Harvard’s medical establishment is shocked at the governor’s presumed obscurantism in the face of scientific progress. Robert Lanza, medical director of Advanced Cell Technology, a firm that will profit handsomely once this Pandora’s Box is opened, called Romney’s position “mind-boggling. He is completely out of step with the scientific and medical community.”
Romney, a Mormon who is perhaps moved by the Judeo-Christian religious code that has undergirded our nation for over two centuries, sees things differently. “Respect for human life is a fundamental element of a civilized society,” Romney said to Travaglini in a letter.
Cloning is not a partisan issue. Last month, Senator Mary Landrieu (D-La.) signed on as a cosponsor of the Human Cloning Prohibition Act, sponsored by Sam Brownback (R-Kan.). Last July, the House passed its version of the bill, 265-162. Earlier this month, the United Nations General Assembly passed a resolution opposing all forms of human cloning. (It will be interesting to see if those who usually tout the moral and normative authority of the UN will listen this time.)
When it comes to a fundamental issue like cloning, just because we can do something doesn’t mean we should do something. Time-tested religious values can help guide us into moral choices that protect human dignity–considerations about which the scientific community is silent.

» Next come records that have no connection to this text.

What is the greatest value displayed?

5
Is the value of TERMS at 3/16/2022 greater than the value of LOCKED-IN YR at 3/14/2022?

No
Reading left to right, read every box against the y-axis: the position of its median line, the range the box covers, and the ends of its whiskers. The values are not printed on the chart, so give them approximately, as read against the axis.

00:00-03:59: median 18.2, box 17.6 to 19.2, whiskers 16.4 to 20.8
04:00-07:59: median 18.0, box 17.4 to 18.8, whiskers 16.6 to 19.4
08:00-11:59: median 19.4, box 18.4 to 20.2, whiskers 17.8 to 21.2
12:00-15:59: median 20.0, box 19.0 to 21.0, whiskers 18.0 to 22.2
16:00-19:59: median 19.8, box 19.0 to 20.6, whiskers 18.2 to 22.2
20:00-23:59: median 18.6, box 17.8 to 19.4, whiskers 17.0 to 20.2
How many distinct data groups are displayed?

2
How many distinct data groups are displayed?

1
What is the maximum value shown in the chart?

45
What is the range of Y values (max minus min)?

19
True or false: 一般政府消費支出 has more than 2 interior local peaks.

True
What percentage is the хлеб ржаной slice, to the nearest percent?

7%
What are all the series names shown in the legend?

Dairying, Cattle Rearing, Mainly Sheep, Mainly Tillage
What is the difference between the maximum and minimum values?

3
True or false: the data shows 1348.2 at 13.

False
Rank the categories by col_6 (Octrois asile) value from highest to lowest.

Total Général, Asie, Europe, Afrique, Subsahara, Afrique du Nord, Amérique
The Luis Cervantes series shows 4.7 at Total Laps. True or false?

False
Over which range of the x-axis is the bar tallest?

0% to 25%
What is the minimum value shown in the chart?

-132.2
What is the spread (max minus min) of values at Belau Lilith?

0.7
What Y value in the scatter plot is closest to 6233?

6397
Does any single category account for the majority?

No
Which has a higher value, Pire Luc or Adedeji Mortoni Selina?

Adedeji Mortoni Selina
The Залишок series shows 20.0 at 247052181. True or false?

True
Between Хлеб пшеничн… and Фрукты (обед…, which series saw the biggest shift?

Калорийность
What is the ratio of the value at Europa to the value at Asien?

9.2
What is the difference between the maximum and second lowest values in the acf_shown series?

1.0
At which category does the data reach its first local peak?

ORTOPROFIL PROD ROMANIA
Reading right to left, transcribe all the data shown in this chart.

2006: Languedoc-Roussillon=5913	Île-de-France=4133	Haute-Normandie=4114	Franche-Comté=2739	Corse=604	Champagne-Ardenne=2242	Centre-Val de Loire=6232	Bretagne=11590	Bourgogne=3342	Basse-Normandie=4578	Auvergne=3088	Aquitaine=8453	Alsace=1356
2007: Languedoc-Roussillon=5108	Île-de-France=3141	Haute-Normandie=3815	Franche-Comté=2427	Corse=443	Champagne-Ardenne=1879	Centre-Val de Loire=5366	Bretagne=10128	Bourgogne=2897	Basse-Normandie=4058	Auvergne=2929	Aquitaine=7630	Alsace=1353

Judeo-Christian values, far from being anti-science, laid the foundation for and provided the impetus for the Scientific Revolution. But they also allow us to transcend the cult of the self and use our knowledge wisely to protect basic human dignity for us all–or, to paraphrase the morally tone deaf Schwarzenegger, “to represent the people the best possible way.”
Certainly one basic value, trampled on during the Nazi years and again under threat in our day, is the principle that you do not define one class of humans as of less worth than another. Another is that you don’t use fellow human beings as sources of spare parts without their consent to satisfy the whims and needs of other human beings. As if it needs to be said, human embryos are nascent human beings and have inherent dignity and worth.
“Lofty goals do not justify the creation of life for experimentation or destruction,” Romney rightly said in his letter to Travaglini. “My wife has M.S., and we would love for there to be a cure for her disease and for the diseases of others. But there is an ethical boundary that should not be crossed.”